## THE TASK
Whenever the string "Ελληνική" appears in a line of the listing below, that line counts. Say how many lines count, and give nothing else.

## ENTRIES SUPPLIED
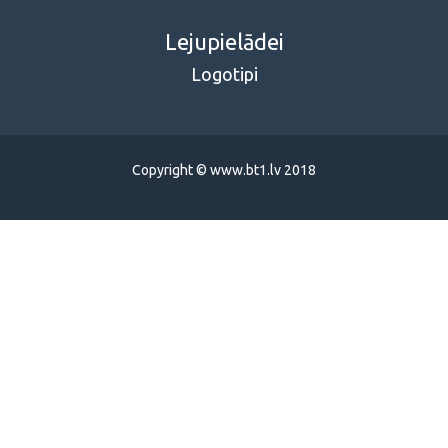
Lejupielādei
Logotipi
Copyright © www.bt1.lv 2018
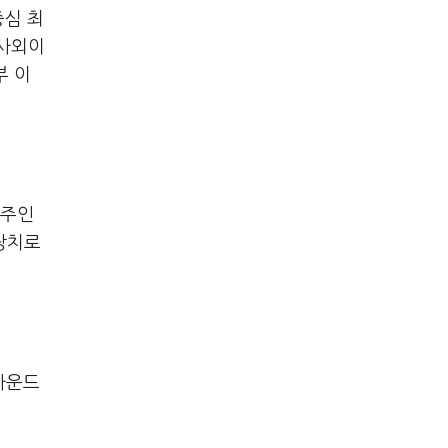
중심 최
 사외이
부 이
 주인
장치로
카운드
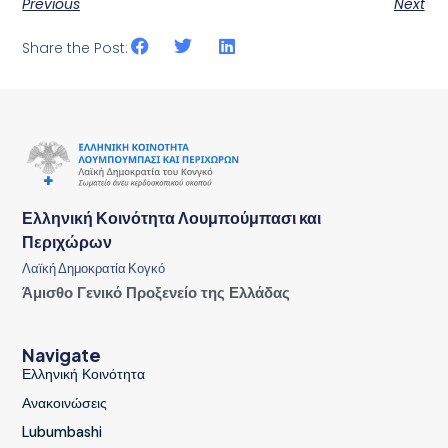
Previous
Next
Share the Post:
Ελληνική Κοινότητα Λουμπούμπασι και
Περιχώρων
Λαϊκή Δημοκρατία Κογκό
Άμισθο Γενικό Προξενείο της Ελλάδας
Navigate
Ελληνική Κοινότητα
Ανακοινώσεις
Lubumbashi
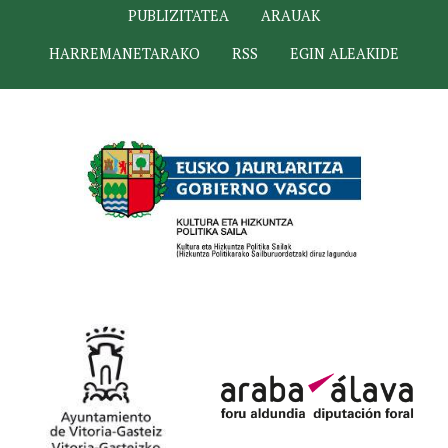
PUBLIZITATEA
ARAUAK
HARREMANETARAKO
RSS
EGIN ALEAKIDE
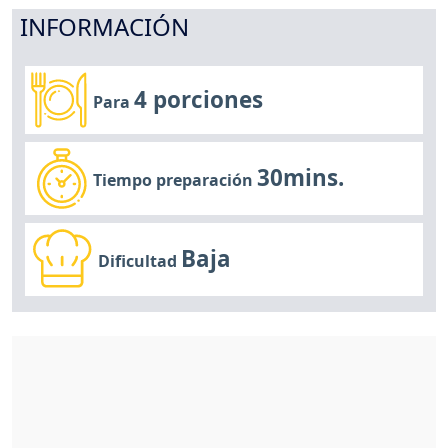
INFORMACIÓN
4 porciones
Para
30mins.
Tiempo preparación
Baja
Dificultad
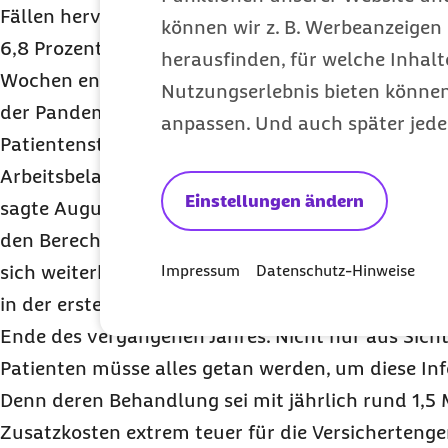
Fällen hervor. Unmittelbar zu Beginn der Pandemi
können wir z. B. Werbeanzeigen 
6,8 Prozent an, was einem Zuwachs von über 20 
herausfinden, für welche Inhalt
Wochen entspricht. „Dass die Zahl der Krankenh
Nutzungserlebnis bieten können.
der Pandemie gestiegen ist, kann neben der verä
anpassen. Und auch später jede
Patientenstruktur und vulnerablen Fällen auch a
Arbeitsbelastung in Kliniken und Personalausfäll
Einstellungen ändern
sagte Augurzky. Denn auch wenn man die verände
den Berechnungen gesondert durch Adjustierung b
sich weiterhin ein Anstieg des Infektionsgescheh
Impressum
Datenschutz-Hinweise
in der ersten Pandemiewelle und um 17,5 Prozent 
Ende des vergangenen Jahres. Nicht nur aus Sich
Patienten müsse alles getan werden, um diese Inf
Denn deren Behandlung sei mit jährlich rund 1,5 
Zusatzkosten extrem teuer für die Versicherteng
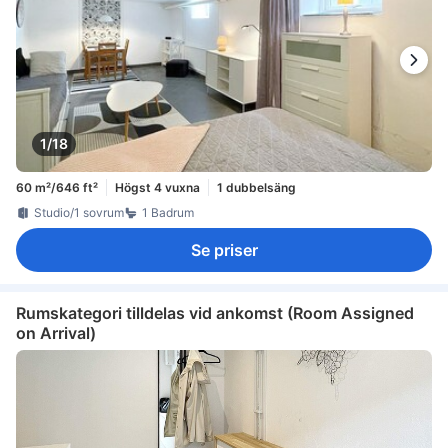
1/18
60 m²/646 ft²
Högst 4 vuxna
1 dubbelsäng
Studio/1 sovrum
1 Badrum
Se priser
Rumskategori tilldelas vid ankomst (Room Assigned
on Arrival)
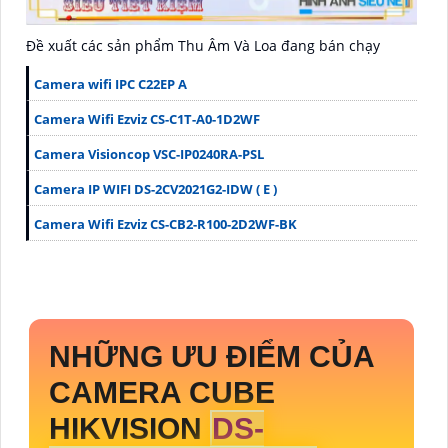
Đề xuất các sản phẩm Thu Âm Và Loa đang bán chạy
Camera wifi IPC C22EP A
Camera Wifi Ezviz CS-C1T-A0-1D2WF
Camera Visioncop VSC-IP0240RA-PSL
Camera IP WIFI DS-2CV2021G2-IDW ( E )
Camera Wifi Ezviz CS-CB2-R100-2D2WF-BK
NHỮNG ƯU ĐIỂM CỦA
CAMERA CUBE
HIKVISION
DS-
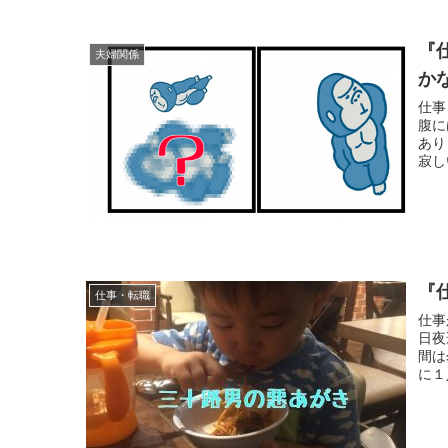
『
夫婦関係
か
仕事
腹に
あり
寂し
『
仕事・転職
仕事
日夜
間は
に１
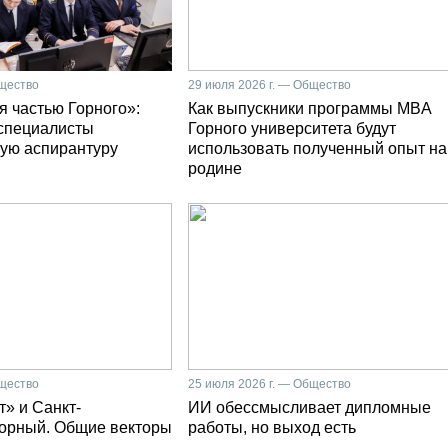
бщество
29 июля 2026 г. — Общество
я частью Горного»:
Как выпускники программы MBA
специалисты
Горного университета будут
ую аспирантуру
использовать полученный опыт на
родине
бщество
25 июля 2026 г. — Общество
» и Санкт-
ИИ обессмысливает дипломные
Горный. Общие векторы
работы, но выход есть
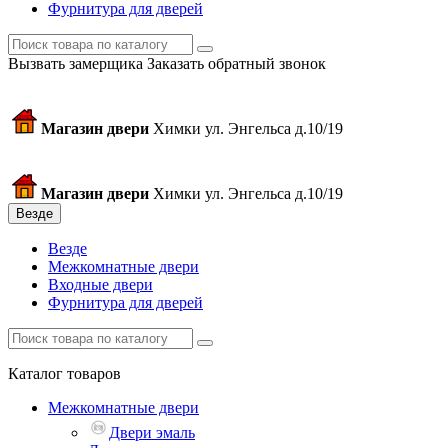
Фурнитура для дверей
Вызвать замерщика
Заказать обратный звонок
Магазин двери
Химки ул. Энгельса д.10/19
Магазин двери
Химки ул. Энгельса д.10/19
Везде
Везде
Межкомнатные двери
Входные двери
Фурнитура для дверей
Каталог товаров
Межкомнатные двери
Двери эмаль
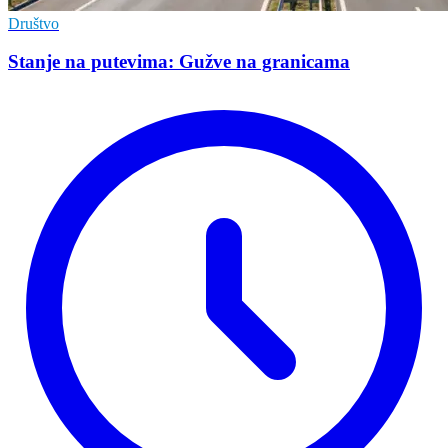
Društvo
Stanje na putevima: Gužve na granicama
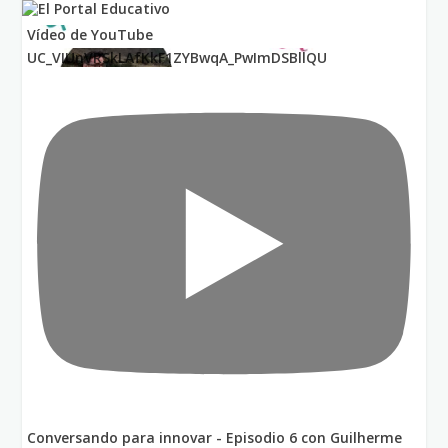
Vídeo de YouTube
UC_VIUnVRSkLAfKkF1ZYBwqA_PwImDSBllQU
Conversando para innovar - Episodio 6 con Guilherme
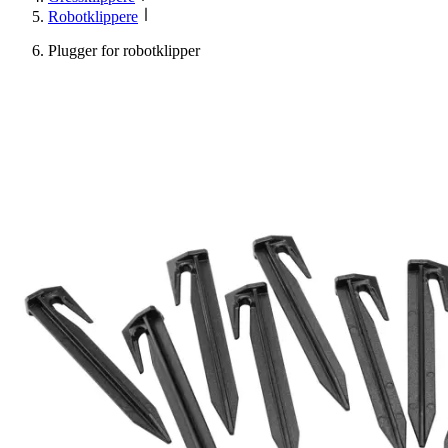
Robotklippere
Plugger for robotklipper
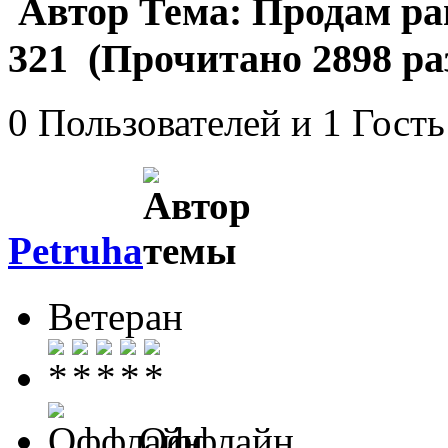
Автор
Тема: Продам р
321 (Прочитано 2898 ра
0 Пользователей и 1 Гость
Petruha
Ветеран
Оффлайн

## RESULT FOR THIS EXERCISE
2